Justos serão os clamores e as lágrimas dos que hoje vissem o Sacerdote, mais escandaloso do que o leigo, e, o mais favorecido, mais ingrato. Muitas são as ingratidões que os Ministros do Altar usam com o Redentor Sacramentado, e mais para escrever-se-as com lágrimas que com tinta. Não referirei aqui algumas maldades enormes, das quais ainda uma grande parte tocou ao nosso século chorar. Não me detenho em contar a impiedade daquele que não merece o nome de Sacerdote, o qual, numa cidade da França, celebrava a Missa à honra de seu demônio assistente, e, depois de consagrar com reta intenção, pisava a Sagrada Hóstia com os pés, e A dava a comer aos cachorros, e, derramando o Sangue de Jesus sobre a cabeça de outros atrevidos e pérfidos malvados, clamavam todos em altas vozes: Sanguis ejus super nos. Deixo outros casos indignos de escrever-se e saber-se.
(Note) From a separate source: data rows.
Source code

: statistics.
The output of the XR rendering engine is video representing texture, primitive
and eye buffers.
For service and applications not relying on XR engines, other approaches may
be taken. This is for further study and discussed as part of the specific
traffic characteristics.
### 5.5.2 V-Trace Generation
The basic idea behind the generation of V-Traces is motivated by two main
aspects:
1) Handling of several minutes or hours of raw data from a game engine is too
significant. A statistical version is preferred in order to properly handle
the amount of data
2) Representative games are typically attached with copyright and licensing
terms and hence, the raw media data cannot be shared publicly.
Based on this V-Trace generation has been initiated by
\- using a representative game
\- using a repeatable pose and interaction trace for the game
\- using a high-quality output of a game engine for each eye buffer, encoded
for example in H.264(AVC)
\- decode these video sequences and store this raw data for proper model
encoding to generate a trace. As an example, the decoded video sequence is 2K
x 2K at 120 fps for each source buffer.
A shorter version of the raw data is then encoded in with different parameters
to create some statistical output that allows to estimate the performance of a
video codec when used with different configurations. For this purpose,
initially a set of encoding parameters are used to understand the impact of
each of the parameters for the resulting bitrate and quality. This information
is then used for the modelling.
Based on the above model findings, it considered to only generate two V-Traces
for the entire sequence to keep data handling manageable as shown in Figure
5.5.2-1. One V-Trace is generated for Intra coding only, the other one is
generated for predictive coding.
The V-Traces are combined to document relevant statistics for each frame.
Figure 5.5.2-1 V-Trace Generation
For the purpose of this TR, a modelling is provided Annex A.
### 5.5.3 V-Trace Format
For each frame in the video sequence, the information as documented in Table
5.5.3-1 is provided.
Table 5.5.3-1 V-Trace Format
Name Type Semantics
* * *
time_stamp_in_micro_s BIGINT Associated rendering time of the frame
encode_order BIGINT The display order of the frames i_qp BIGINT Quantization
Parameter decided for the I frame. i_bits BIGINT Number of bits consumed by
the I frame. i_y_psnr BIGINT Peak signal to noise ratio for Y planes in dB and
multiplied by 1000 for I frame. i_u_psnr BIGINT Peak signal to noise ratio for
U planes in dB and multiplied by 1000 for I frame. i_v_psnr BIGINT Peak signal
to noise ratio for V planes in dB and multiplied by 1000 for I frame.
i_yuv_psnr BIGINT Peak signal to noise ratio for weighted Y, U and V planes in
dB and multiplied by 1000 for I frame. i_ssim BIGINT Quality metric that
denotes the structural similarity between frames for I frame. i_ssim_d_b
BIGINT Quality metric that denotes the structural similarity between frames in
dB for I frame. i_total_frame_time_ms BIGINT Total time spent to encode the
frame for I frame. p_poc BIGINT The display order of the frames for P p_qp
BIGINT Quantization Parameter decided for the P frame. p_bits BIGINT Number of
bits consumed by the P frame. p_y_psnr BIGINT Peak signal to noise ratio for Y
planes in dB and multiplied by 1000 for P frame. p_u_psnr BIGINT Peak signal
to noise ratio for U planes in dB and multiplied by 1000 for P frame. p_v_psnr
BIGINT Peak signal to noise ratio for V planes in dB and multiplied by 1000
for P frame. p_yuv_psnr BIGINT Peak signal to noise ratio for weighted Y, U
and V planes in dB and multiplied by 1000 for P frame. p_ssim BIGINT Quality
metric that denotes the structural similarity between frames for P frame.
Apontarei só duas das mais frequentes ingratidões em que incorrem os Sacerdotes contra o amante Jesus Sacramentado.
Uma delas é a grande irreverência com que celebram o tremendo Sacrifício da nossa Redenção. Tocam, benzem e manejam com pouco respeito e atenção o adorável Corpo de Jesus, que muitos hereges, entrando em nossas igrejas, fizeram burla de ver tratar tão indecentemente um Mistério Que lhes dissemos ser o mais Augusto e o mais Divino de nossa Religião. O doutíssimo Mestre João d'Ávila, Apóstolo da Andaluzia, vindo a um Sacerdote que celebrava o Sacrifício do Altar com irreverência grande, chegando-se a ele, disse-lhe: Trata melhor Este Senhor, que é Filho de bons Pais. Convosco fala ainda, ó Sacerdote, essa apostólica língua! Sabeis de Quem é Esta Carne, Que, com vossa palavra, produzis sobre este Altar? Sabeis de Que é Este Corpo e Sangue Que manejais e bebeis com tanta liberdade? É do Filho dum bom Pai, é do Unigênito de vosso Criador, é o Sangue de Deus vivo e de infinita Majestade. É o Filho de tão boa Mãe, como Maria Santíssima, Cuja carne, no sentir de Santo Agostinho, é a mesma que A de Jesus Sacramentado. Como, pois, não vos tremem as mãos ao tocá-l'O com tanta irreverência?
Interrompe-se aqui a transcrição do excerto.